## JOB
The expected result is the full set of records, copied precisely, with images dropped.

START SUPPLIED MATERIAL

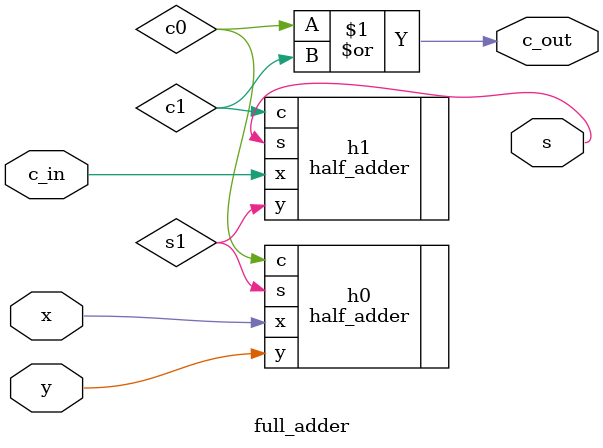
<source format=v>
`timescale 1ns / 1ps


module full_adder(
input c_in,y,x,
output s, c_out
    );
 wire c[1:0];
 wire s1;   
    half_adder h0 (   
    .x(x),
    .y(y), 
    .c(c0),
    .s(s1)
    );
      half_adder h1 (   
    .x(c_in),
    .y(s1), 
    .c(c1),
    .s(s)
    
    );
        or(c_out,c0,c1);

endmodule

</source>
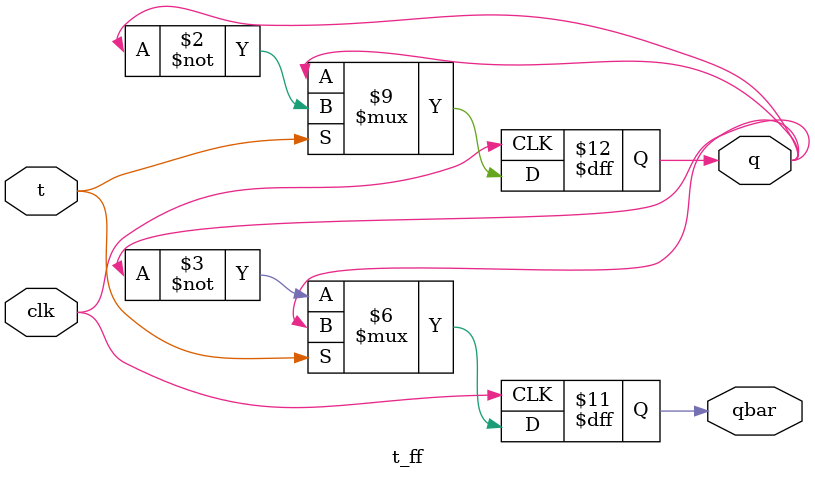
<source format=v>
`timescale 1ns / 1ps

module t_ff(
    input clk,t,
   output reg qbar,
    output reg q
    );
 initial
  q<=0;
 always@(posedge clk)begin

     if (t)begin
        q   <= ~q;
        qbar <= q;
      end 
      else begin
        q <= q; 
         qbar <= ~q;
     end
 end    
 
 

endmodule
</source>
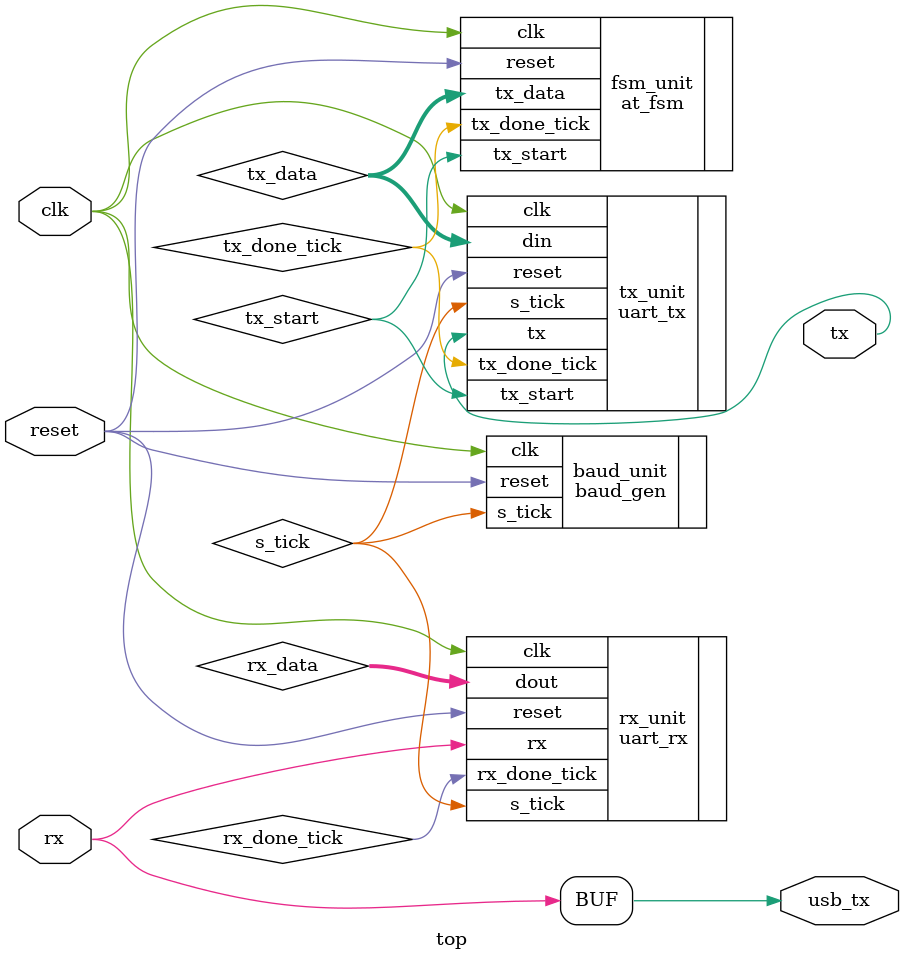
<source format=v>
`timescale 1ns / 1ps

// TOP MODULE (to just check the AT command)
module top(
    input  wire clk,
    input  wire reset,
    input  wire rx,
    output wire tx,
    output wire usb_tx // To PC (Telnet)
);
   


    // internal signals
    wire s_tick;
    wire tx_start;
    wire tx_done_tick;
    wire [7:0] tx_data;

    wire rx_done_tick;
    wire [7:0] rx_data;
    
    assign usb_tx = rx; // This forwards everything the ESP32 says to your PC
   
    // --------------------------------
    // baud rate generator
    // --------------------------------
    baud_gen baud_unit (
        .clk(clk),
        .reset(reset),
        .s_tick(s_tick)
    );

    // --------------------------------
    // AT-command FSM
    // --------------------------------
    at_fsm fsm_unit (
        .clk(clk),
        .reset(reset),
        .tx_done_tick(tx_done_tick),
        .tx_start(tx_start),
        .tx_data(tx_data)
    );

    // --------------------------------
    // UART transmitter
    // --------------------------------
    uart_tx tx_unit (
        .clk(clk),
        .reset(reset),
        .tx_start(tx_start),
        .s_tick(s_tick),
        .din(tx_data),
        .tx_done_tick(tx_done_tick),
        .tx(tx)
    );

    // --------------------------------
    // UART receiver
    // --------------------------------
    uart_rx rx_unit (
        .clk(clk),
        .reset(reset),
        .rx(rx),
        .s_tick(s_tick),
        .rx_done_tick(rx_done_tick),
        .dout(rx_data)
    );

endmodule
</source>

END SUPPLIED MATERIAL

## TASK RESULT
<source format=v>
`timescale 1ns / 1ps


module full_adder(
input c_in,y,x,
output s, c_out
    );
 wire c[1:0];
 wire s1;   
    half_adder h0 (   
    .x(x),
    .y(y), 
    .c(c0),
    .s(s1)
    );
      half_adder h1 (   
    .x(c_in),
    .y(s1), 
    .c(c1),
    .s(s)
    
    );
        or(c_out,c0,c1);

endmodule

</source>
<source format=v>
`timescale 1ns / 1ps

module t_ff(
    input clk,t,
   output reg qbar,
    output reg q
    );
 initial
  q<=0;
 always@(posedge clk)begin

     if (t)begin
        q   <= ~q;
        qbar <= q;
      end 
      else begin
        q <= q; 
         qbar <= ~q;
     end
 end    
 
 

endmodule
</source>
<source format=v>
`timescale 1ns / 1ps

// TOP MODULE (to just check the AT command)
module top(
    input  wire clk,
    input  wire reset,
    input  wire rx,
    output wire tx,
    output wire usb_tx // To PC (Telnet)
);
   


    // internal signals
    wire s_tick;
    wire tx_start;
    wire tx_done_tick;
    wire [7:0] tx_data;

    wire rx_done_tick;
    wire [7:0] rx_data;
    
    assign usb_tx = rx; // This forwards everything the ESP32 says to your PC
   
    // --------------------------------
    // baud rate generator
    // --------------------------------
    baud_gen baud_unit (
        .clk(clk),
        .reset(reset),
        .s_tick(s_tick)
    );

    // --------------------------------
    // AT-command FSM
    // --------------------------------
    at_fsm fsm_unit (
        .clk(clk),
        .reset(reset),
        .tx_done_tick(tx_done_tick),
        .tx_start(tx_start),
        .tx_data(tx_data)
    );

    // --------------------------------
    // UART transmitter
    // --------------------------------
    uart_tx tx_unit (
        .clk(clk),
        .reset(reset),
        .tx_start(tx_start),
        .s_tick(s_tick),
        .din(tx_data),
        .tx_done_tick(tx_done_tick),
        .tx(tx)
    );

    // --------------------------------
    // UART receiver
    // --------------------------------
    uart_rx rx_unit (
        .clk(clk),
        .reset(reset),
        .rx(rx),
        .s_tick(s_tick),
        .rx_done_tick(rx_done_tick),
        .dout(rx_data)
    );

endmodule
</source>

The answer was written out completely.